Wednesday, March 16, 2011

Out-of-State Incarceration and Recidivism

With more Californians sent out of state to be incarcerated in privatized institutions, one of the key questions is whether such institutions work better or worse in the long run. We recently wrote about the corruption and harm involved in privatized institutions, but what happens after people are released?

A new report for the Hawai'i Attorney General's office (dear colleague David Johnson is the PI for the report) examines how Hawai'ian parolees incarcerated on the mainland do by comparison to those kept on the island. The many problems about this arrangement notwithstanding, the issue of recidivism is an important one.
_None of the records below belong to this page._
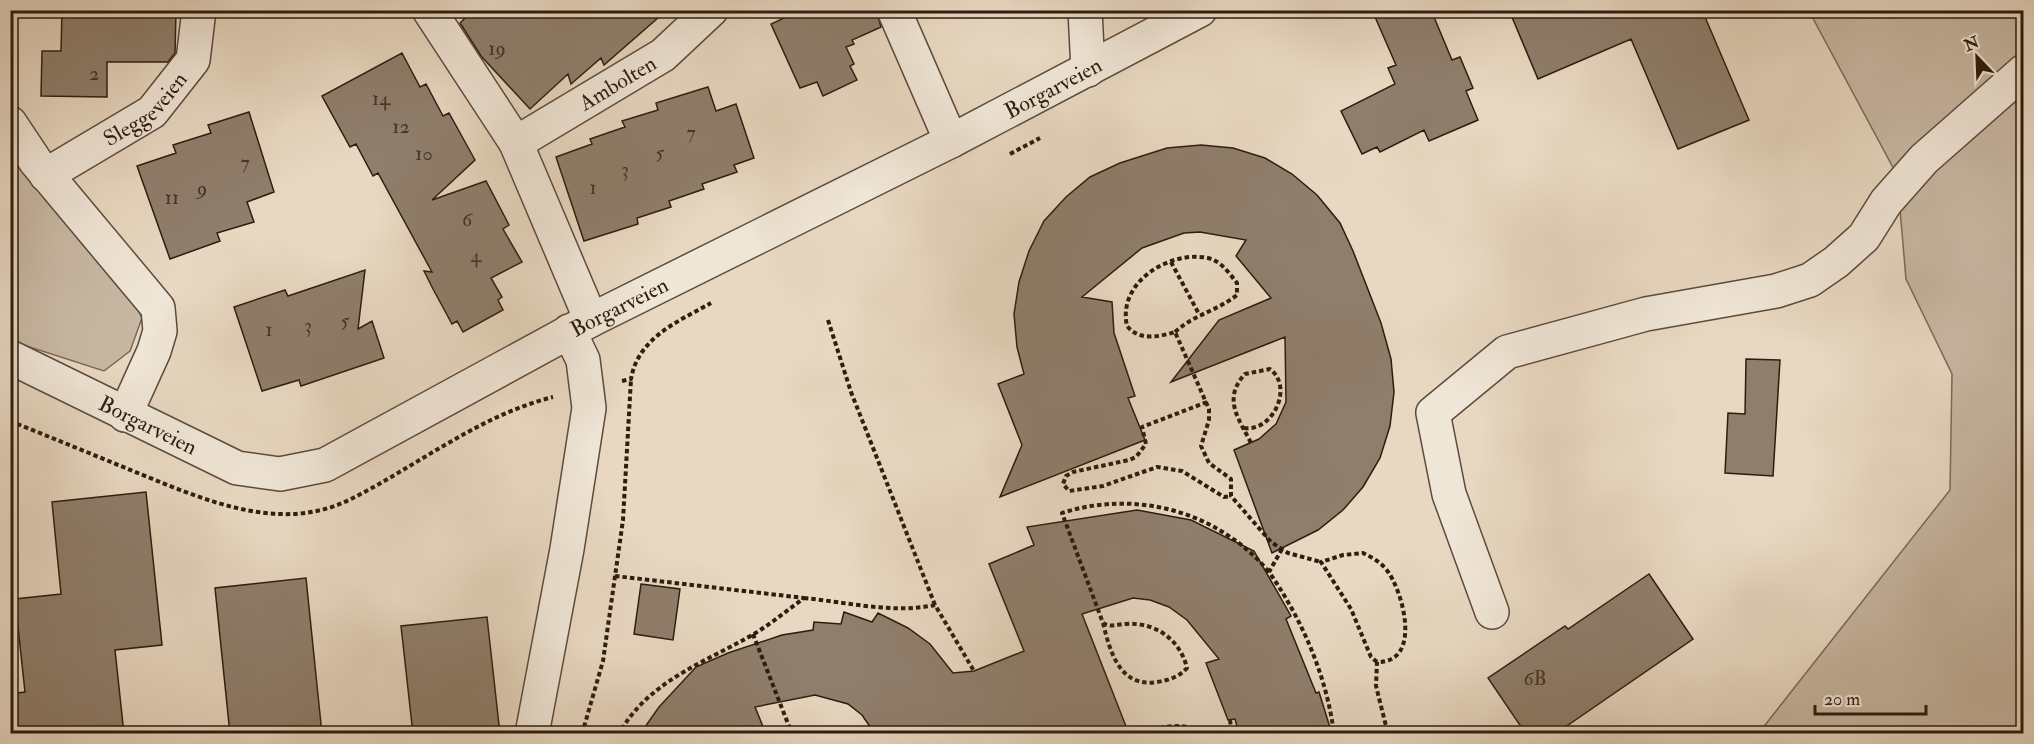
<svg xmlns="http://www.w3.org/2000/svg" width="2034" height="744" font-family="'IM FELL Double Pica',serif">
	<rect width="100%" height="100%" fill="#e8d8c1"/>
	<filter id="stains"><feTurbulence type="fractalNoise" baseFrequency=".00333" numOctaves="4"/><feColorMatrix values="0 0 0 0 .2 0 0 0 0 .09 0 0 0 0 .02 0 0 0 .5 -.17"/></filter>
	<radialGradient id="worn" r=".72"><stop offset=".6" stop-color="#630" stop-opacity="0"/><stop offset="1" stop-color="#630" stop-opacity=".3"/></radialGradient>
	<!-- green -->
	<path fill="#c8b8a3" stroke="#7b6a5a" stroke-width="1.5" d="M1809,11H2023V733L1758,734L1950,490L1952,374L1906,279L1897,175Z
		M10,155L127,288L142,318L130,351L104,371L11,341Z"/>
	<!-- building -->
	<path fill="#8f7e6c" stroke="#2e1c10" stroke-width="1.5" d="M62,10H176L175,53L168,62H107V97L41,96L42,51H61Z
		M473,10H667L604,65L601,58L571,84L568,74L530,109L481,56L460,23Z
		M801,10H876L881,27L852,40L854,44L846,47L854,64L850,66L857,80L823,96L817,82L800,88L771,24Z
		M1372,10H1431L1452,60L1460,57L1473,88L1466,91L1478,120L1429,141L1424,130L1380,152L1377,147L1362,154L1341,111L1395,84L1388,68L1396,65Z
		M1509,10H1702L1749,120L1678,149L1631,39L1538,79Z
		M402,53L420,87L426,84L443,116L449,113L475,160L432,200L486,181L509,225L503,229L522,262L491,278L502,297L498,300L503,310L463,332L457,321L452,324L433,289L424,271L432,272L378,173L373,176L356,144L350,147L322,96Z
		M708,87L716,111L736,104L754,158L734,165L737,172L702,184L704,189L669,201L671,207L637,218L638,224L584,241L556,157L592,144L590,139L625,127L622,121L658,110L656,103Z
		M249,112L274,192L247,202L254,222L217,233L220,241L170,259L137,166L176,153L173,145L211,133L208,125Z
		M1201,145L1233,148L1265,158L1292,174L1317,195L1340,223L1353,251L1381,323L1391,359L1394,392L1390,426L1380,458L1363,487L1343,510L1318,530L1272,553L1234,450L1259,439L1276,424L1286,402L1285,337L1171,382L1219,320L1271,298L1236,256L1246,240L1200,232L1184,233L1142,248L1082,297L1112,302L1114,333L1135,396L1128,398L1145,440L1000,497L1022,445L998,384L1024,374L1017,347L1014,314L1019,282L1029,251L1044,221L1066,197L1090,177L1120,163L1167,148Z
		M365,270L358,329L372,321L384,358L301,386L299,380L262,391L234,307L285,290L288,296Z
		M1746,359L1780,360L1773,476L1725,473L1728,413L1745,414Z
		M146,492L162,645L115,650L124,734H10V694L25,692L15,599L61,594L52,502Z
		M1137,510L1191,520L1254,551L1291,616L1286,619L1316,693L1319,692L1332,734H1239L1235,719L1228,720L1206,663L1219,659L1187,620L1169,607L1150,600L1133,598L1082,614L1129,734H875L862,715L848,704L815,695L755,707L766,734H640L659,707L696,667L728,653L782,635L813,630L814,622L841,624L844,612L872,622L878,613L908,628L930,644L953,673L974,671L1024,651L989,564L1034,545L1027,527Z
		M1649,574L1693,639L1555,734H1526L1488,678L1565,626L1568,629Z
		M306,578L322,734H230L215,588Z
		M641,584L680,589L673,640L634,634Z
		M487,617L500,734H413L401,626Z"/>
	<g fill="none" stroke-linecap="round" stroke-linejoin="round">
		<defs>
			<g id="minor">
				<path d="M429,10L516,143L591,320"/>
				<path d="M894,10L951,141"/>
				<path d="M1085,10L1088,70"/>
				<path d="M10,123L36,162L158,308L160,331L154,351L125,415"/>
				<path id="s1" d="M516,143L663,55L711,10"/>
				<path id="s2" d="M46,175L152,112L193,60L199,10"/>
				<path id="s3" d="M10,357L237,468L280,474L325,465L591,320L951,141L1200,10"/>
				<path d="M1492,612L1449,494L1433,413L1507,352L1646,314L1776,291L1810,280L1836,262L1864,237L1886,202L1924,159L2024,71"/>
				<path d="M532,734L567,549L589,408L583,360L569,331"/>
			</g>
		</defs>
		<!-- minor casing -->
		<use href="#minor" stroke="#5c4b3c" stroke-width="36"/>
		<!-- path -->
		<path stroke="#2e1c10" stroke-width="4" stroke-dasharray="4.5 3" stroke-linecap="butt" d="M1010,154L1040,138
			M1171,262L1199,314
			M828,320L851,392L935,605
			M1175,332C1195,314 1217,311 1237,295V283C1229,273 1221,261 1208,258C1170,250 1117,282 1127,326C1139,341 1159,337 1175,332L1209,409V420L1201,446L1209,463L1231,479V496L1271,542L1288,553L1321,562
			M622,381L631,379C638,338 677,322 711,303
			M1207,402L1142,427L1146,444L1136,457L1129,460L1073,472L1066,476L1063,484L1069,491L1103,486L1157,467L1182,471L1224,497L1231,496
			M10,421C50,437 89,453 128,469C198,497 278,536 351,499C417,466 480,415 553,397
			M1244,428C1273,432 1294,387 1270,369L1245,374C1222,399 1239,419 1251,443
			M1282,549L1269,572C1302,619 1327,677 1334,734
			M615,576L804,598C785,612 767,627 747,638C700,664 646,684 619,734
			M804,598C846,602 893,614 935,605L974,671
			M1103,623C1110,652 1120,688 1157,682C1169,680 1179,677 1187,668C1180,639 1155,622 1126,624C1117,624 1111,628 1103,623L1062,513C1137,489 1219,512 1269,572
			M753,634L792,734
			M1377,662L1371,657L1351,609L1321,562L1343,555L1363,553C1371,557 1379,561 1386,569C1403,590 1423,663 1377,662L1376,686L1388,734
			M1230,720L1232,734
			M582,734L603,661L623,520L631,379
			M796,734L808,731L826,734
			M1146,734C1161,724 1191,723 1205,734"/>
		<!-- minor -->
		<use href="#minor" stroke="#f0e6d7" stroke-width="33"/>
	</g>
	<g text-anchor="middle" stroke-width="6" stroke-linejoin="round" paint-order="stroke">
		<!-- number labels -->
		<g font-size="20" fill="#463427">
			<text x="497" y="55">19</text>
			<text x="94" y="80">2</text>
			<text x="381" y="105">14</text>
			<text x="401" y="133">12</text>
			<text x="691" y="139">7</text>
			<text x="660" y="159">5</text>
			<text x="424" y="160">10</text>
			<text x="245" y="169">7</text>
			<text x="625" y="176">3</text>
			<text x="593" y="194">1</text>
			<text x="202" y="195">9</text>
			<text x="172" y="204">11</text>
			<text x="467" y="226">6</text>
			<text x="476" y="262">4</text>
			<text x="345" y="327">5</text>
			<text x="308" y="332">3</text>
			<text x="269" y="336">1</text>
			<text x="1535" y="685">6B</text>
		</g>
		<!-- street labels -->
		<g font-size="22" fill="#2e1c10" stroke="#f0e6d7">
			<text dy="8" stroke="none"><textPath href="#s1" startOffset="118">Ambolten</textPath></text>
			<text dy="8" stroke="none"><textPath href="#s3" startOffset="1162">Borgarveien</textPath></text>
			<text dy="8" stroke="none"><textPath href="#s2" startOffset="120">Sleggeveien</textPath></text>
			<text dy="8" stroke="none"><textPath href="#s3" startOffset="676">Borgarveien</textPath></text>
			<text dy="8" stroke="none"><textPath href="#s3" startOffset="154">Borgarveien</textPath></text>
		</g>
	</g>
	<!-- margin -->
	<rect width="2034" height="744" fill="none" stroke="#e8d8c1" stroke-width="36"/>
	<rect x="12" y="12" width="2010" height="720" fill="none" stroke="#2e1c10" stroke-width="3"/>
	<rect x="18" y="18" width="1998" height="708" fill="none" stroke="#2e1c10" stroke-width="1.5"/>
	<!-- north arrow -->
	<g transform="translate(1977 57) rotate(337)" stroke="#f0e6d7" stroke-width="4.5" paint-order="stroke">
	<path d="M0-4.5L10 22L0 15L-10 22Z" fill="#2e1c10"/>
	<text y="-9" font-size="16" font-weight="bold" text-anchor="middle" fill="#2e1c10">N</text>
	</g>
	<!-- scale -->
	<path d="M1815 705v9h111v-9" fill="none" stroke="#2e1c10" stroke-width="3"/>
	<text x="1824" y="705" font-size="18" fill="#2e1c10" stroke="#f0e6d7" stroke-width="4.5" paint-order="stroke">20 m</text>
	<rect width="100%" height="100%" filter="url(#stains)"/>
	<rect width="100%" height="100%" fill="url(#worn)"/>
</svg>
Johnson and his colleagues find no statistically significant difference in the recidivism rates of Hawai'i-incarcerated and mainland-incarcerated parolees. While the study is not perfect, and the two inmate populations differ substantially in their criminal profiles, it is a reminder to question the wisdom of sending inmates away. While cost is a consideration, it is only one of many considerations. The report relies on the concept of humonetarianism to explain that "lean justice" does not always equal "lenient justice" and is not without its discontents. As the report states,

States and their leaders have a responsibility to care not only about crime control and the costs of incarceration but also about the present welfare and future well- being of criminal offenders and the communities from which they come. The vast majority of offenders will come home one day, and they will be our neighbors.